--- START ---
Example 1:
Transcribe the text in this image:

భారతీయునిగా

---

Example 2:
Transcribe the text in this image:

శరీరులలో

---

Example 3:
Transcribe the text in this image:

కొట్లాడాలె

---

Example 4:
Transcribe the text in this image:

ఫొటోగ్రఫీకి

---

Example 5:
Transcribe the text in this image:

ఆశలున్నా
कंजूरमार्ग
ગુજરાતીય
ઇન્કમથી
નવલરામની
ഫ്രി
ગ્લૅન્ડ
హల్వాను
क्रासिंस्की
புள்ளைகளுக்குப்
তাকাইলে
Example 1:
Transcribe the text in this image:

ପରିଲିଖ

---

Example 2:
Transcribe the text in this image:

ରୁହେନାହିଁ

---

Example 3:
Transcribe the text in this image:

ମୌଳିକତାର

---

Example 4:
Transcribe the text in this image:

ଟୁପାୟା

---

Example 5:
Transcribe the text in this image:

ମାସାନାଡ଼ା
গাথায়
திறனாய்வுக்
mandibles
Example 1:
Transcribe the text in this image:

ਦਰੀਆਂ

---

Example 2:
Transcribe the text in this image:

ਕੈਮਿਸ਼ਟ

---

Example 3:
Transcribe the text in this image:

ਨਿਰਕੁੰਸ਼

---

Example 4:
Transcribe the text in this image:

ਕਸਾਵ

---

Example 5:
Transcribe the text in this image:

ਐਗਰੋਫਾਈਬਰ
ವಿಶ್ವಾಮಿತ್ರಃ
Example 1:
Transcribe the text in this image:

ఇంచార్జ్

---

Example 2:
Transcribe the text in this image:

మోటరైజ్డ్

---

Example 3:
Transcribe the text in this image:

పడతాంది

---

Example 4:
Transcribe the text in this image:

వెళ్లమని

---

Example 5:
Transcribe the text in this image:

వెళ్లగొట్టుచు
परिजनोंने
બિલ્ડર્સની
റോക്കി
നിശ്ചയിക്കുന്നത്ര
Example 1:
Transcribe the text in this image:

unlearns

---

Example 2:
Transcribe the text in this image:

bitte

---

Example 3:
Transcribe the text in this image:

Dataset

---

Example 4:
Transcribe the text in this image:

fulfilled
--- END ---
*Description of the task*: Retype the data exactly.

*Solution below*:
Example 1:
Transcribe the text in this image:

భారతీయునిగా

---

Example 2:
Transcribe the text in this image:

శరీరులలో

---

Example 3:
Transcribe the text in this image:

కొట్లాడాలె

---

Example 4:
Transcribe the text in this image:

ఫొటోగ్రఫీకి

---

Example 5:
Transcribe the text in this image:

ఆశలున్నా
कंजूरमार्ग
ગુજરાતીય
ઇન્કમથી
નવલરામની
ഫ്രി
ગ્લૅન્ડ
హల్వాను
क्रासिंस्की
புள்ளைகளுக்குப்
তাকাইলে
Example 1:
Transcribe the text in this image:

ପରିଲିଖ

---

Example 2:
Transcribe the text in this image:

ରୁହେନାହିଁ

---

Example 3:
Transcribe the text in this image:

ମୌଳିକତାର

---

Example 4:
Transcribe the text in this image:

ଟୁପାୟା

---

Example 5:
Transcribe the text in this image:

ମାସାନାଡ଼ା
গাথায়
திறனாய்வுக்
mandibles
Example 1:
Transcribe the text in this image:

ਦਰੀਆਂ

---

Example 2:
Transcribe the text in this image:

ਕੈਮਿਸ਼ਟ

---

Example 3:
Transcribe the text in this image:

ਨਿਰਕੁੰਸ਼

---

Example 4:
Transcribe the text in this image:

ਕਸਾਵ

---

Example 5:
Transcribe the text in this image:

ਐਗਰੋਫਾਈਬਰ
ವಿಶ್ವಾಮಿತ್ರಃ
Example 1:
Transcribe the text in this image:

ఇంచార్జ్

---

Example 2:
Transcribe the text in this image:

మోటరైజ్డ్

---

Example 3:
Transcribe the text in this image:

పడతాంది

---

Example 4:
Transcribe the text in this image:

వెళ్లమని

---

Example 5:
Transcribe the text in this image:

వెళ్లగొట్టుచు
परिजनोंने
બિલ્ડર્સની
റോക്കി
നിശ്ചയിക്കുന്നത്ര
Example 1:
Transcribe the text in this image:

unlearns

---

Example 2:
Transcribe the text in this image:

bitte

---

Example 3:
Transcribe the text in this image:

Dataset

---

Example 4:
Transcribe the text in this image:

fulfilled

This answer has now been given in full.